Job postponement in Maritime Industry

Definition Job postponement

When some job is delayed until a later time or date, that is a job postponement.
A job postponement can also be called a job deferral, and it means rescheduling job for later.
The postponement has a Latin root, postpone, "put after, neglect, or postpone."

In the maritime industry especially on tankers, there are procedures in use for job postponements.

Job postponements procedures aid in maintenance planning and will ensure that all machinery on board is adequately maintained and aim to achieve optimum reliability and safety of the personnel, vessel and environment protection.

Responsibilities

Usually, Chief Engineer and Chief Officer are the ones  responsible for making sure that job planning is done regularly and that postponement is requested as needed, following the predetermined procedure, for their respective departments

As the part o the procedure Technical Superintendent reviews postponement request and accompanying Risk Assessment together with any provided documentation following existing company ISM policies and industries regulations. Based on the Technical Superintendent’s review, the postponement will be approved or rejected.

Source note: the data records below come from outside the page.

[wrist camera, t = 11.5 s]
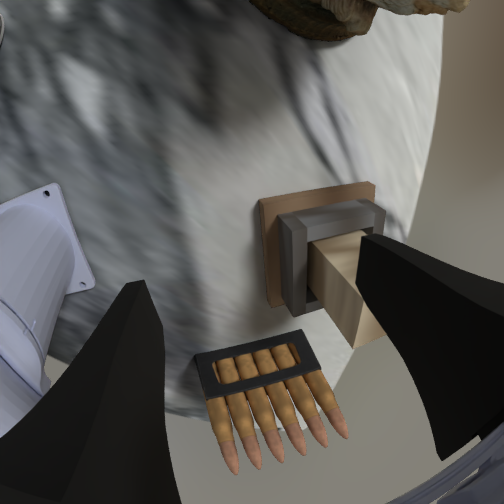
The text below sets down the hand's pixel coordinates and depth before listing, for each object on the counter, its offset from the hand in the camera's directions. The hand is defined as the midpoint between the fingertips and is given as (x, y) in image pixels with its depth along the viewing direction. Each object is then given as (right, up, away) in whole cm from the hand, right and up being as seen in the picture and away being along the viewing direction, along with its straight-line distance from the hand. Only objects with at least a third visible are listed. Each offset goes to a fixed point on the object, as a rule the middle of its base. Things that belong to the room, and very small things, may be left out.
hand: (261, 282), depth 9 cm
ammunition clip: (-1, -8, +18) cm, 20 cm away
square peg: (+5, +1, +12) cm, 14 cm away
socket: (+5, +2, +13) cm, 14 cm away
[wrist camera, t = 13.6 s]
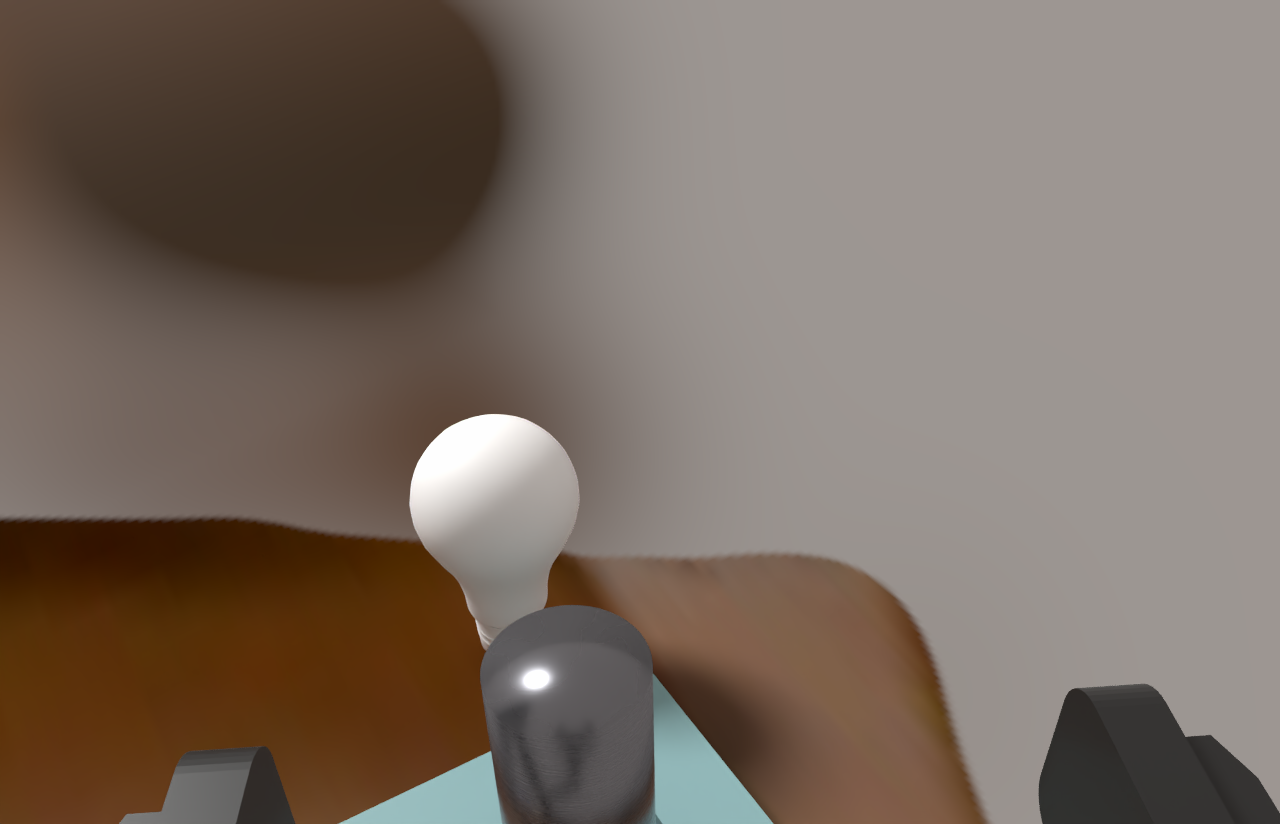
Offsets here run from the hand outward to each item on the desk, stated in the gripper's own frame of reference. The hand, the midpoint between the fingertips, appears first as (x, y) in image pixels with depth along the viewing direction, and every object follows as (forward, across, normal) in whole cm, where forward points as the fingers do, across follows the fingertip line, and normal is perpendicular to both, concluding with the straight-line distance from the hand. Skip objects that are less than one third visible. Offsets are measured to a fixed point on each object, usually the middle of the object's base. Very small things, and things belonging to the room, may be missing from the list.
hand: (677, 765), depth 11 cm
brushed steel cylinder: (+12, -2, -24) cm, 27 cm away
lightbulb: (+24, -4, -25) cm, 35 cm away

Job Postponement Standard Procedure

While planning for maintenance jobs in PMS vessel might request, in exceptional cases, for extension/postponement.
Postponement is done following PMS software set up, but logically, the person in charge of the department will go to job planning section in order to retrieve the jobs and then highlight one or more jobs in order to request an extension filling up attaching necessary docs and sending the postponement for approval to TSI.
The person in charge should request a new date for doing the job (proposed date)  and the reason for this postponement request. Also, he or she must attach RA for every postponement request. RA must be done to ensure that every possible aspect and risk of allowing the postponement has been thought about and that mitigating risk measures have been implemented.
Upon receiving the postponement request, Technical Superintend in charge of the vessel will review the request  and will nominate criticality level basis on RA results, after mitigating measures have been implemented (LOW, MEDIUM and HIGH)
If postponement request RA is still with High Risk after mitigation measure is introduced, the postponement will be refused. The job will have to be done, if the job cannot be done due to lack of spares, lack of knowledge on board, or simply because for some reason it is impossible to do it safely. In that case, a temporary MOC will have to be done to introduce a temporary procedure for handling that equipment while spares are received or conditions for safe work are obtained.
( for MOC procedure visit https://www.academia.edu/38529460/Management_of_Change_Procedure_and_Guidelines_for_Oil_Tanker_Shipping_Company_.docx?source=swp_share )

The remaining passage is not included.